Editoriaux - Histoire - International - Politique - Presse - Société - Table - 16 décembre 2013

De la Mandelamania à la Mandelahisteria

Faut-il l’avouer, je me méfie toujours instinctivement de ces manifestations d’exaltation unanime qui, pour l’esprit chagrin que je suis, dissimulent toujours une réalité beaucoup moins plaisante à voir. Mandela a fait l’objet, de son vivant, d’une véritable idolâtrie à l’échelle planétaire. Mort, le voici quasiment déifié. Notre société agnostique, qui a perdu la foi chrétienne et l’amour de la patrie, a quand même besoin d’icônes pour se rassurer sur la bonté foncière de la nature humaine et la possibilité, pour l’humanité, de vivre pour toujours dans la paix et l’harmonie.

De ce point de vue, Mandela a été une icône parfaite, lisse, irréprochable, sans un pli, même si sa vie privée a été quelque peu tourmentée en raison des turpitudes de sa femme, comme le savent certains initiés. Car son visage humain a fini par disparaître sous les couches épaisses de peinture arc-en-ciel que la presse mondiale n’a pas manqué d’appliquer sur ses traits.

Nelson Mandela est mort au terme d’une longue vie, à 95 ans, et d’une non moins longue série d’hospitalisations répétitives, pieusement annoncées par une presse mondiale fermement décidée à ne pas rater l’événement et à le faire savoir au public. Ses funérailles n’ont pas été moins triomphales : il aura connu un enterrement de roi.

Comment s’expliquer cette stupéfiante hystérie collective en faveur d’un personnage sympathique, certes, mais qui, à ma connaissance, n’a nullement bouleversé la carte du monde ni son destin, comme l’ont fait un Gorbatchev ou même un Eltsine, par exemple ? Il y a effectivement l’effet « média », mais encore deux autres sentiments, soulagement et peur, inévitables jumeaux.

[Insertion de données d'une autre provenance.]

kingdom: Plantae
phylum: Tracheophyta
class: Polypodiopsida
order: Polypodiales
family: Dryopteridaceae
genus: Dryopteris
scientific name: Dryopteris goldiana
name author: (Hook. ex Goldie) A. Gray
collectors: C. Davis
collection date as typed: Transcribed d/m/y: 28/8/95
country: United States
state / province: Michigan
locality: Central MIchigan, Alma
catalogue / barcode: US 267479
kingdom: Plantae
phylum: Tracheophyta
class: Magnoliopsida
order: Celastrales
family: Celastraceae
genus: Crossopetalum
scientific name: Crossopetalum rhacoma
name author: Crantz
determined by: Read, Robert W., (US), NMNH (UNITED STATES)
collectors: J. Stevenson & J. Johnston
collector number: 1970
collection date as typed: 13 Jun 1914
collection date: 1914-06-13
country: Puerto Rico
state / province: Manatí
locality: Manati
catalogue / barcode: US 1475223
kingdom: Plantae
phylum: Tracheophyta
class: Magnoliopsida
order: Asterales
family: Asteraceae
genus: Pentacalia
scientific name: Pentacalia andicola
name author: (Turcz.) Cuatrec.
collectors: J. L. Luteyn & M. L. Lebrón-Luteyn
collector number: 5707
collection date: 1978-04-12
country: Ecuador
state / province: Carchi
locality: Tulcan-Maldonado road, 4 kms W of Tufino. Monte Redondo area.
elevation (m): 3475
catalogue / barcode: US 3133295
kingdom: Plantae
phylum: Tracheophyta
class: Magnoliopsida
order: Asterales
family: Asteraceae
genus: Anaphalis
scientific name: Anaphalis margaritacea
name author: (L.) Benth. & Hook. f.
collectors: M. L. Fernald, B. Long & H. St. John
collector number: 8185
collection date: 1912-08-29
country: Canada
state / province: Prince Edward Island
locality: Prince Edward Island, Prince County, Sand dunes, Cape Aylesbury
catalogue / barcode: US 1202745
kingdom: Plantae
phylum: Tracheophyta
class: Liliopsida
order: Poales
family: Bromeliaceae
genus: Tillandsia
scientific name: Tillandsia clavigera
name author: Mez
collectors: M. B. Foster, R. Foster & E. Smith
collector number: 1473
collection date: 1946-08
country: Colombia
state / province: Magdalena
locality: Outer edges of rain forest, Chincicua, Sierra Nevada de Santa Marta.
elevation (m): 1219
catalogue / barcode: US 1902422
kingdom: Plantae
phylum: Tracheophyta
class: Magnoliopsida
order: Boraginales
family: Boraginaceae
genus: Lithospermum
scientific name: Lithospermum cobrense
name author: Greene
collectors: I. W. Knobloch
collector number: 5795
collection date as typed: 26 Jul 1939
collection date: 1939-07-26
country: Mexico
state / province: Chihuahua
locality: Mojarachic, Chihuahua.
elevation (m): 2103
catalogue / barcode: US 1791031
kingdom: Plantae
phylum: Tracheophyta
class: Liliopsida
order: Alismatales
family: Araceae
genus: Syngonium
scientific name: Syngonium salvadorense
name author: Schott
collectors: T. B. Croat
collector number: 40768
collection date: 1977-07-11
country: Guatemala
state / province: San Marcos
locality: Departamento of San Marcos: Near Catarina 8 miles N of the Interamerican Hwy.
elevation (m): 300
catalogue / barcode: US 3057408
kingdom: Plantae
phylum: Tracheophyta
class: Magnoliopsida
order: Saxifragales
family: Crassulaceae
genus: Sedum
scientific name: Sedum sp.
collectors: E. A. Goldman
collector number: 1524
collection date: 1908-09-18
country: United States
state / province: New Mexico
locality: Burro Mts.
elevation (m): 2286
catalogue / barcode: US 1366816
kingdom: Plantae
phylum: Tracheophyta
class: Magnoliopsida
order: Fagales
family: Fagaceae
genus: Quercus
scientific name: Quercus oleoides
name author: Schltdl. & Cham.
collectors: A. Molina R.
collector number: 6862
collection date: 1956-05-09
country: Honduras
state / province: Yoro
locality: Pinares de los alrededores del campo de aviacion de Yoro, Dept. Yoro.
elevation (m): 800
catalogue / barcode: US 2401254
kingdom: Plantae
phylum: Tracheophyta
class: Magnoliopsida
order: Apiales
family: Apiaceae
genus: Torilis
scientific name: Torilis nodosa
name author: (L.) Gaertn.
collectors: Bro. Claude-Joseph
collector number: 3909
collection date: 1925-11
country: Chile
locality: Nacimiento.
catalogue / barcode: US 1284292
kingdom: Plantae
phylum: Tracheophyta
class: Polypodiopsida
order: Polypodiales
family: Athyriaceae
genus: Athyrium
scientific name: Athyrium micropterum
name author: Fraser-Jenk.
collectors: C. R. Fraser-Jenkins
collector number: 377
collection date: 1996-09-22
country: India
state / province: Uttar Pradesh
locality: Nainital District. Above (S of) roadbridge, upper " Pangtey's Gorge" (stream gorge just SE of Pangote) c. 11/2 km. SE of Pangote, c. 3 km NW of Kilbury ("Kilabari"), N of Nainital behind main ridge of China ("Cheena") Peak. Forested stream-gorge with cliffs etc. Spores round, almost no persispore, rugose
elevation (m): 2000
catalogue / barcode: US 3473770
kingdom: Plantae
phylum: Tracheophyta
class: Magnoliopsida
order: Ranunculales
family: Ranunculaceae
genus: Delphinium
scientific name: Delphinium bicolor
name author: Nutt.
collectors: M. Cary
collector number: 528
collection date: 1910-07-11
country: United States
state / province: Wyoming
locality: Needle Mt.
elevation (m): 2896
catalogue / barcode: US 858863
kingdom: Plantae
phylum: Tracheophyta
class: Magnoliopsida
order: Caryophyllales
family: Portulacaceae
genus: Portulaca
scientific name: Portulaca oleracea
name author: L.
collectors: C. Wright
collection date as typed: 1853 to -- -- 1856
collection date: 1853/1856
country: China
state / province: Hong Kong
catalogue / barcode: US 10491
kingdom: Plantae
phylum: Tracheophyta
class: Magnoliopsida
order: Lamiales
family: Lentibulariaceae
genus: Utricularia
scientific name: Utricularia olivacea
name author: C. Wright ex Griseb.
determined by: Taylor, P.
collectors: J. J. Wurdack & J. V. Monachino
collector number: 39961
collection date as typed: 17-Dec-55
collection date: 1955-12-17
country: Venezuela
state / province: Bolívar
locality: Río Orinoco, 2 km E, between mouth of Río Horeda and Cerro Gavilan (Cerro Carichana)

Cette peur a deux facettes. Celle du racisme, ou plus précisément de l’antiracisme. S’il s’agissait de Frederik de Klerk, le dernier Président blanc de l’Afrique du Sud, personne ne se serait dérangé plus que ça. Et pourtant le rôle de ce dernier, pour éviter une guerre civile prolongée et ruineuse, a été essentiel. Mais peu importe. C’est un Blanc. Il a eu, certes, lui aussi le prix Nobel de la Paix. Mais il n’intéresse plus personne. Mieux, plus personne ne retient son nom.

Pour Mandela, c’est une tout autre histoire. Il était noir et il fallait absolument, pour toute personnalité politique, être vu en train de s’associer aux hommages publics qui lui étaient rendus, sous peine de se voir dans l’instant taxé de racisme, ou tout au moins de mollesse dans l’antiracisme, péché mortel de nos jours. C’est l’arme incapacitante par excellence que pas un politique dans son bon sens n’oserait braver. Allons donc à l’enterrement de Mandela afin d’obtenir un brevet d’antiracisme à peu de frais.

L’autre facette de cette peur diffuse est un sentiment de soulagement. Il est lié au fait que, obscurément, la minorité blanche en Afrique du Sud, mais les Blancs d’une manière générale dans le monde (il n’y a qu’à voir certaines rames de métro le soir à Paris pour voir le changement opéré en peu d’années), se savent en grand danger démographique. Les prévisions de l’ONU sont sans appel. L’Afrique à deux milliards de personnes, c’est pour demain, à la fin de ce siècle. En 2100, un homme sur trois dans le monde sera d’origine africaine. Dans de telles conditions, comment les Blancs n’éprouveraient-ils pas instinctivement le besoin de se rassurer, comme on siffle dans la rue la nuit pour ne pas avoir peur, et de se protéger par le truchement d’une image rassurante.

Mandela, avec son visage rieur et sympathique, a joué ce rôle à la perfection.